Sandro Saitta said...

Very interesting article! About spurious correlation, what do you think of this study: http://www.psychologytoday.com/blog/the-scientific-fundamentalist/201010/why-intelligent-people-drink-more-alcohol

Dean Abbott said...

All I know is that as an undergraduate, the heaviest drinkers were not the best students!

Do you think this is a spurious correlation (the alcohol article)? It is surprising to me. I do wonder how they controlled for so many factors in a single study and what the quality of the data is (was it self-report on alcohol consumption?). I'll think about this one though...

A second item that comes to mind is a New Yorker Magazine article entitled "THE TRUTH WEARS OFFIs there something wrong with the scientific method?" that describes how many studies accepted as true (with statistically significant findings) could not be replicated later. (see http://www.newyorker.com/reporting/2010/12/13/101213fa_fact_lehrer)

Anonymous said...

When you say two binary variables do you mean two dichotomous variables? In that case wouldn't you use Cramer's V or Phi based on whether or not it was a 2 x 2 (contingency or cross tabulation) table?

Dean Abbott said...
This comment has been removed by the author.
Dean Abbott said...

Anonymous: Isn't Cramer's V for a 2x2 essentially the same as a chi-square test? I think they are (differing by a square root).

And yes, I use the terminology binary--I'm not a statistician by training, and it seems to me that statisticians are more inclined to use "dichotomous" than applied mathematicians (where I had my start).

Peter Bruce said...

A simple, but fundamental, related analogy is this: Suppose a person told you that she could toss a coin 15 times and have it come up heads each time, and then she did it on her first try? You would think that pretty remarkable. Now suppose you asked all 35,000 people in Fenway Park to toss a coin, and one of them raises his hand and says he has 15 heads. Not remarkable at all (the odds are in favor of it happening, in fact).

Dean Abbott said...

exactly--nice example.

Your example is a case where human intuition is good; most everyone I think would agree that with 35K people, the result is unremarkable.
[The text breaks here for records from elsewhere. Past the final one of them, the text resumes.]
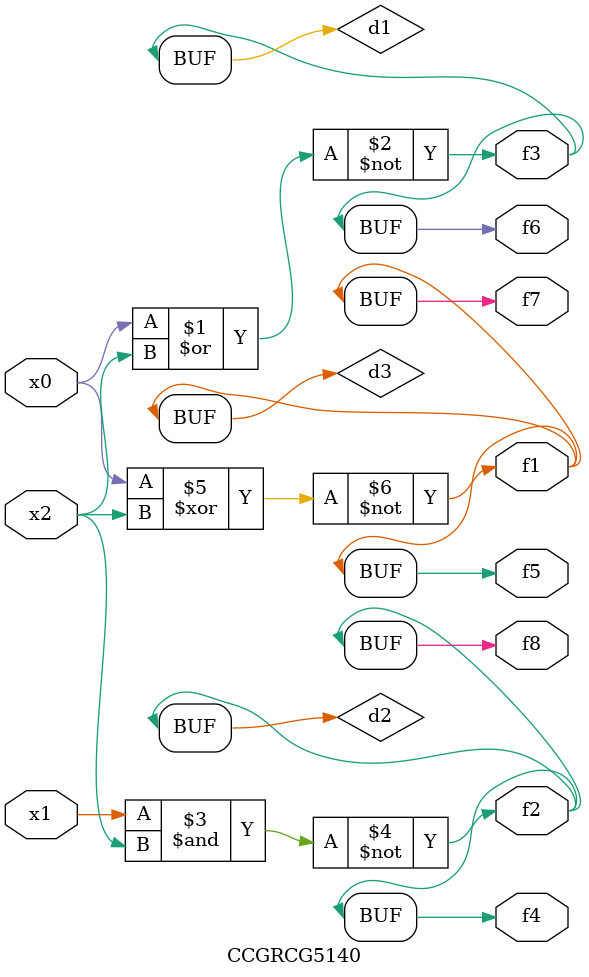
<source format=v>
module CCGRCG5140(
	input x0, x1, x2,
	output f1, f2, f3, f4, f5, f6, f7, f8
);

	wire d1, d2, d3;

	nor (d1, x0, x2);
	nand (d2, x1, x2);
	xnor (d3, x0, x2);
	assign f1 = d3;
	assign f2 = d2;
	assign f3 = d1;
	assign f4 = d2;
	assign f5 = d3;
	assign f6 = d1;
	assign f7 = d3;
	assign f8 = d2;
endmodule

</source>
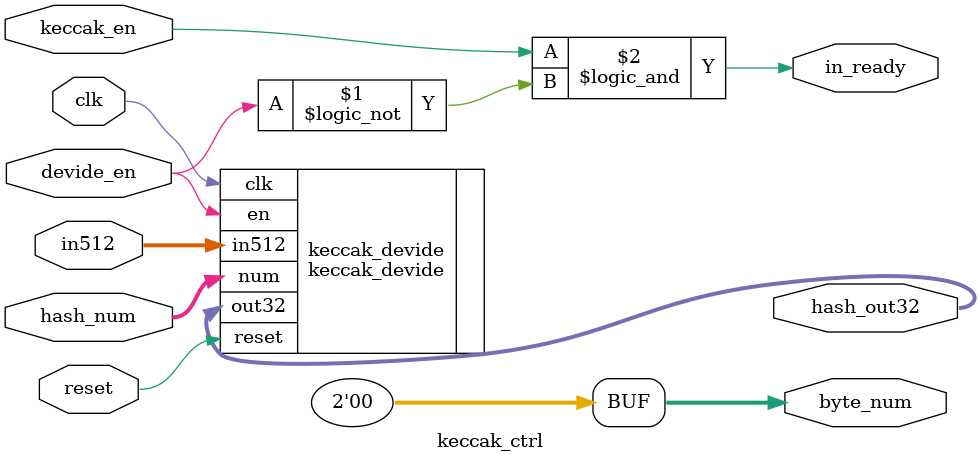
<source format=v>


// synopsys translate_off
//`include "timescale.v"
// synopsys translate_on
//`include "or1200_defines.v"

module keccak_ctrl(clk,reset,
		   in512,hash_num,keccak_en,devide_en,
		   byte_num,hash_out32,in_ready);
   input clk, reset;
   input [511:0] in512;
   input [4:0] 	 hash_num;//from alu (=cust5_limm[4:0])
   input 	 keccak_en;//from alu
   input 	 devide_en;//from keccak(=out_ready)

   output [1:0] byte_num;//to keccak
   output 	 in_ready;//to keccak
   output [31:0] hash_out32;//to wbmux


   assign byte_num = 2'b00; //Fix byte_num = 0 temporarily,because input is 32bit
   assign in_ready = keccak_en && (!devide_en);

   keccak_devide keccak_devide(
			       .clk(clk),
			       .reset(reset),
			       .in512(in512),
			       .out32(hash_out32),
			       .num(hash_num),
			       .en(devide_en)
			       );

endmodule

</source>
Other times human intuition is not so good, like the amazement people have when a room of 23 people contain 2 with the exact same birthday (month/day). exact same birthday. Not amazing at all, but it seems to be.

Dean Abbott said...

An interesting NPR story on intuition and statistics is here (note: the interview is about 9 minutes) Very interesting examples on predicting if someone in jail is likely to repeat once on parole.

Peter Bruce said...

Another NPR story: Several years ago, after a woman won the Texas lottery for the second time, an NPR reporter called to interview me about how unusual this was. I explained that it would be very unusual, indeed, for a given individual to buy two tickets and have them both be big winners - about like having a meteorite hit your bus. However, I went on to explain that the probability of this happening to some person at some time in some state was very much higher. In fact, I pointed out, it had indeed happened before. When I heard the edited interview on the air, however, all that came through was the bit about the bus being hit by the meteor. The larger point was either not understood by the reporter, or not deemed to be the story of interest.

Spencer said...

Good post. I had never heard of the Redskin Rule before.

I think the key is to keep in mind your 2nd and 3rd points: Consult with domain experts. If you or they can't find a reasonable explanation for the relationship, it's probably bunk!